Alors qu'Emmanuel Macron se rend à Marseille (Bouches-du-Rhône) ce mardi, des annonces pour lutter contre l'insécurité et le narcotrafic sont attendues des habitants de la cité phocéenne.
«Nous voulons de la sécurité». Un mois après le meurtre de Mehdi Kessaci, frère du militant antidrogue Amine Kessaci, Emmanuel Macron est attendu à Marseille (Bouches-du-Rhône). Dans la cité phocéenne, le chef de l’Etat ne pourra éviter le thème de la lutte contre le narcotrafic, très présent dans la seconde ville de France.
Dans cette volonté de combattre l’insécurité, plusieurs dispositions ont été prises. Certaines n’ont cependant récolté que peu de résultats. C’est le cas notamment pour le commissariat, ouvert récemment dans le 14e arrondissement de Marseille. «On n’est pas sorti de l’auberge», indiquait à CNEWS un riverain qui a souhaité garder l’anonymat.

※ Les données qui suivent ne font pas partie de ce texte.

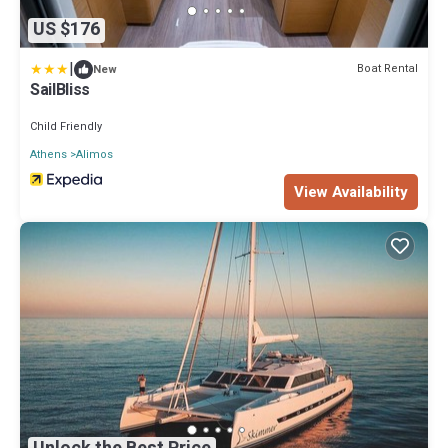
US $176
|
Boat Rental
New
SailBliss
Child Friendly
Athens
Alimos
View Availability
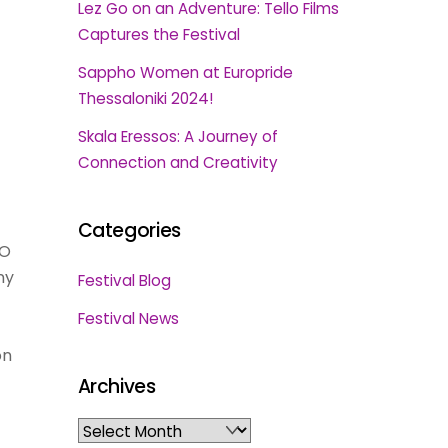
Lez Go on an Adventure: Tello Films
Captures the Festival
Sappho Women at Europride
Thessaloniki 2024!
Skala Eressos: A Journey of
Connection and Creativity
Categories
DO
ny
Festival Blog
Festival News
on
Archives
Archives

En effet, la présence renforcée des forces de l’ordre ne semble pas avoir changé le quotidien des habitants, qui subissent toujours les nuisances et les violences des trafiquants.
Plusieurs inaugurations
Le chef de l'Etat entame sa visite à 12h par un échange avec les lecteurs du quotidien La Provence sur la «démocratie à l'épreuve des réseaux sociaux», qu'il veut interdire aux jeunes de moins de 15 ou 16 ans. Ce sera le cinquième du genre depuis un mois, après Toulouse, Arras, Mirecourt et Saint-Malo.
Il inaugurera ensuite un commissariat ainsi que l’agrandissement de la prison des Baumettes alors que Marseille est en première ligne dans la lutte contre le narcotrafic et les règlements de compte sanglants qui l'accompagnent.
L'exécutif a promis une bataille sans merci en la matière, semblable à celle menée contre le terrorisme, après l'assassinat retentissant le 13 novembre à Marseille du jeune Mehdi Kessaci, tué sans doute pour faire taire son frère Amine, militant anti-drogue.